Anti-Entropy and Read Repair
Quorum systems use two mechanisms to keep replicas synchronized:
| Mechanism | When It Runs | How It Works |
|---|---|---|
| Read Repair | On every read | When a read detects stale data, update the stale replica |
| Anti-Entropy | Background process | Merkle tree comparison to find and fix differences |
| Hinted Handoff | On node recovery | Transfer data stored by substitute nodes |
Quorum systems connect to consistent hashing for determining which nodes are replicas, vector clocks for detecting conflicts, and gossip protocols for membership management.
Frequently Asked Questions
Q: Does W + R > N guarantee linearizability?

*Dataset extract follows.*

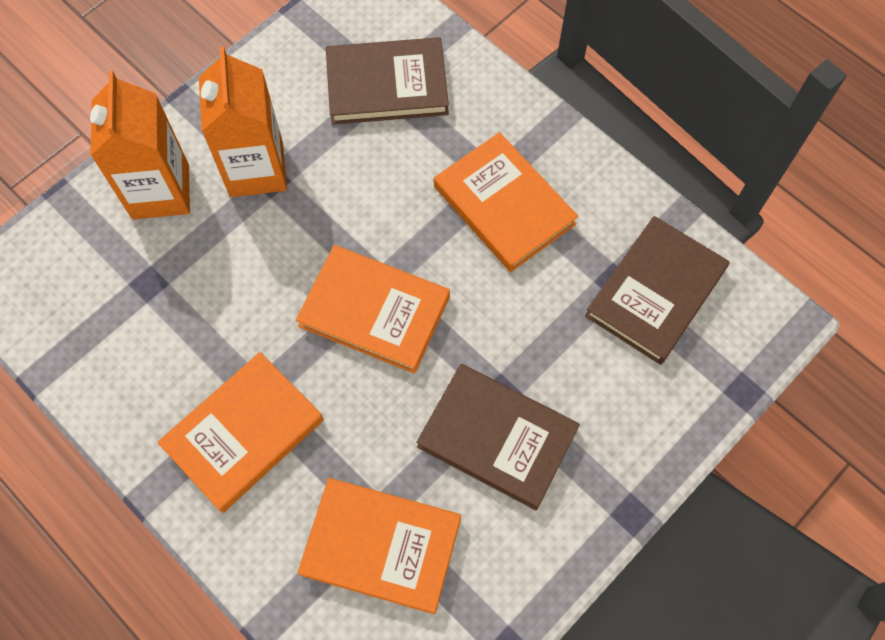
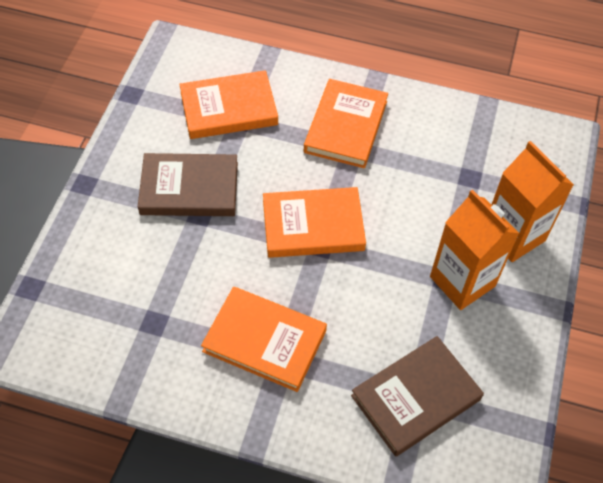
camera: 150 degrees right, 10 degrees down
(655, 292) = (119, 327): brown book -> none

No. W + R > N guarantees that reads see the most recent write, but this alone does not provide linearizability. Linearizability additionally requires that operations appear to happen instantaneously. Achieving linearizability requires additional mechanisms like read-your-writes consistency or using a leader-based approach.
Q: What happens when a quorum cannot be reached?

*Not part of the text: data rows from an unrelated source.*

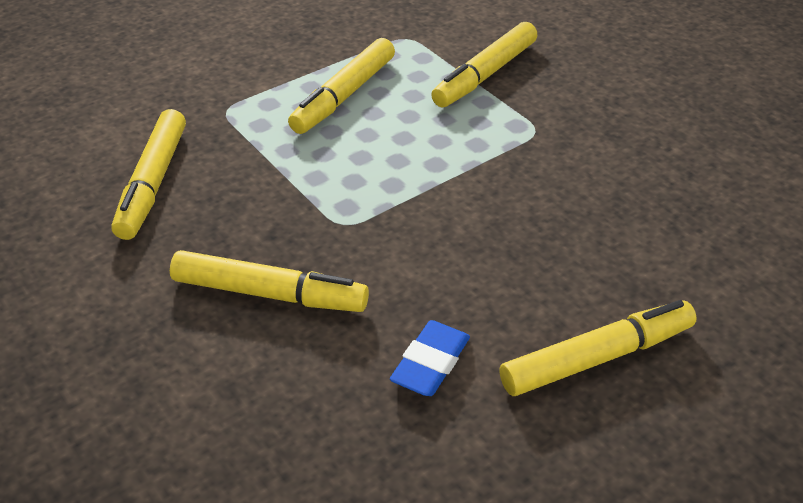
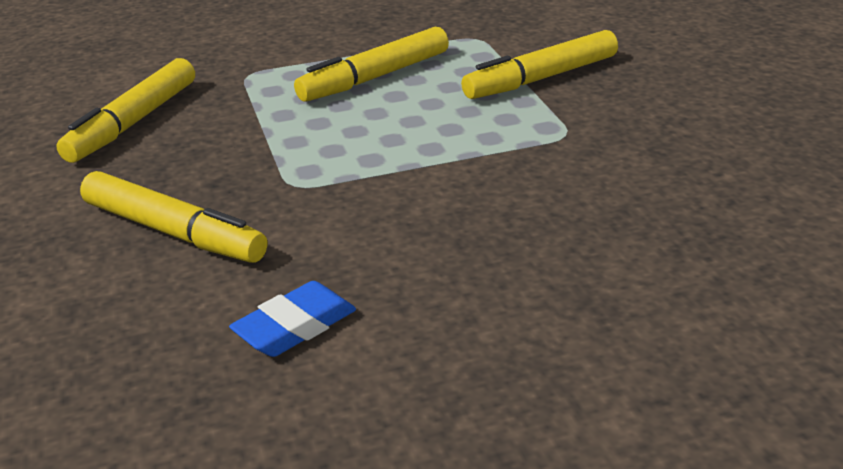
camera: 20 degrees right, 10 degrees down
(597, 358) = (492, 360): yellow marker -> none

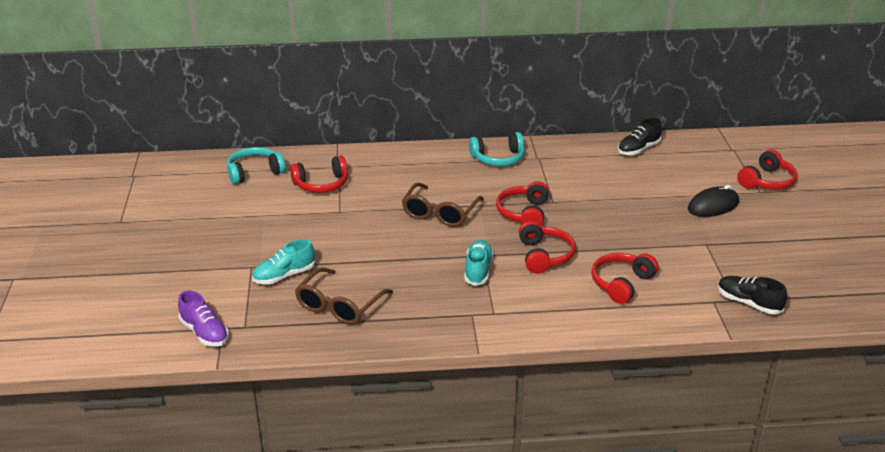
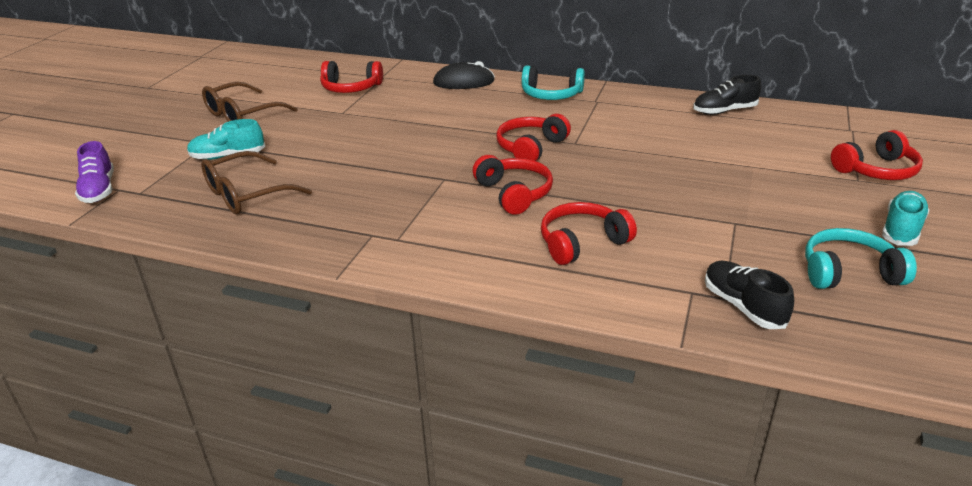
camera: 25 degrees right, 0 degrees up
(254, 172) = (302, 69): turquoise headphones -> turquoise headphones (848, 272)
(440, 213) = (439, 131): brown glasses -> brown glasses (242, 115)
(478, 270) = (424, 192): turquoise shoe -> turquoise shoe (901, 230)
(544, 256) = (514, 193): red headphones -> red headphones turned 45 degrees counterclockwise
(713, 206) = (778, 183): black mouse -> black mouse (463, 82)

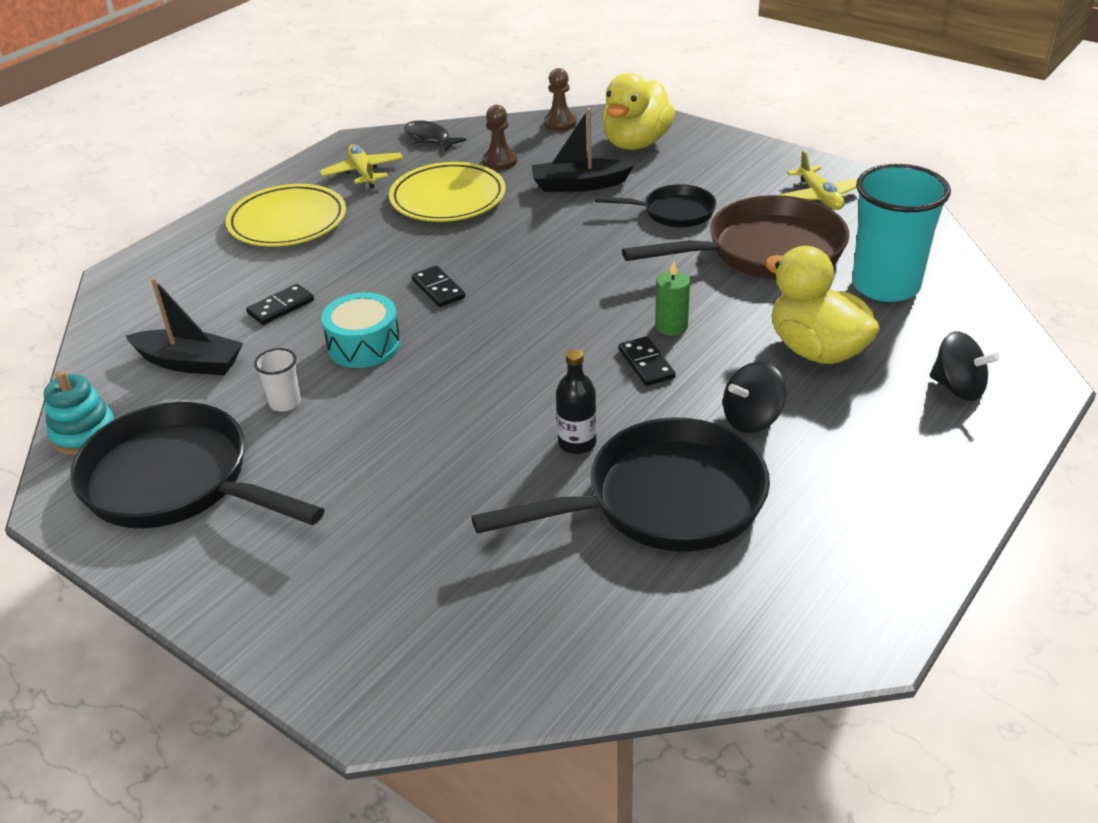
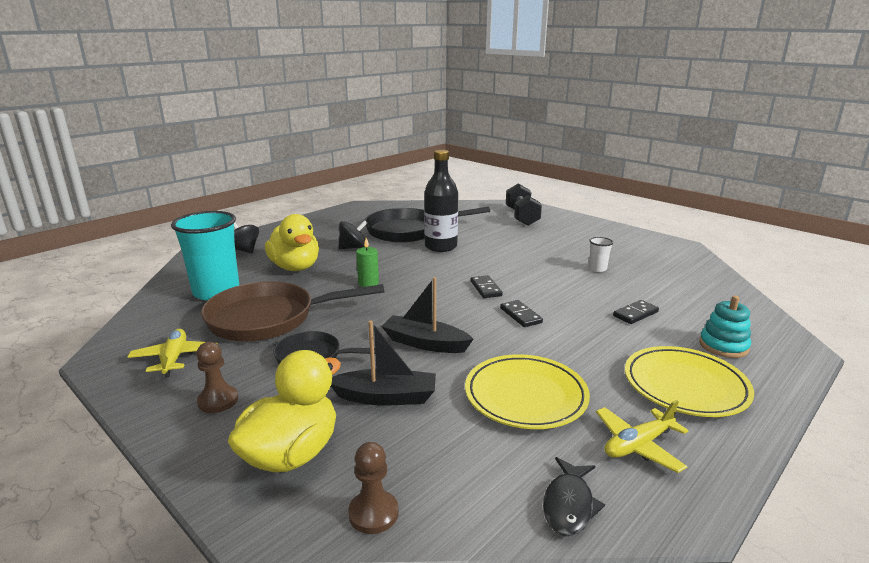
camera: 175 degrees left, 15 degrees down
(84, 434) = (702, 265): turquoise stacking toy -> turquoise stacking toy (723, 346)
(176, 482) = (633, 248): black pan -> none
(190, 363) = (673, 289): black boat -> black boat (425, 343)
(363, 173) = (638, 445): yellow plane -> yellow plane turned 75 degrees clockwise
(364, 345) = (563, 289): turquoise drum -> none
(384, 612) = (522, 217): none -> black dumbbell
(429, 138) = (569, 504): black fish -> black fish turned 60 degrees clockwise
(500, 161) = (468, 443): brown pawn -> brown pawn (218, 401)
(577, 443) = (440, 246): black bottle -> black bottle, size x1.76
(646, 364) = (393, 269): black domino -> black domino (486, 288)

The operation fails. With strict quorum, if fewer than W nodes are available for a write, the write is rejected. This is the availability trade-off for consistency. Sloppy quorum mitigates this by allowing substitute nodes to participate.
Q: How do I choose between strict and sloppy quorum?
Use strict quorum when consistency is critical (financial transactions, inventory). Use sloppy quorum when availability is more important (shopping cart, user preferences). DynamoDB uses sloppy quorum for its core key-value operations, prioritizing availability.
Q: What is the relationship between quorums and the CAP theorem?
Quorums let you tune the CAP trade-off. With W + R > N, you get consistency but sacrifice availability during partitions (CP). With W + R <= N, you get availability but sacrifice consistency (AP). The partition tolerance dimension is not optional in distributed systems.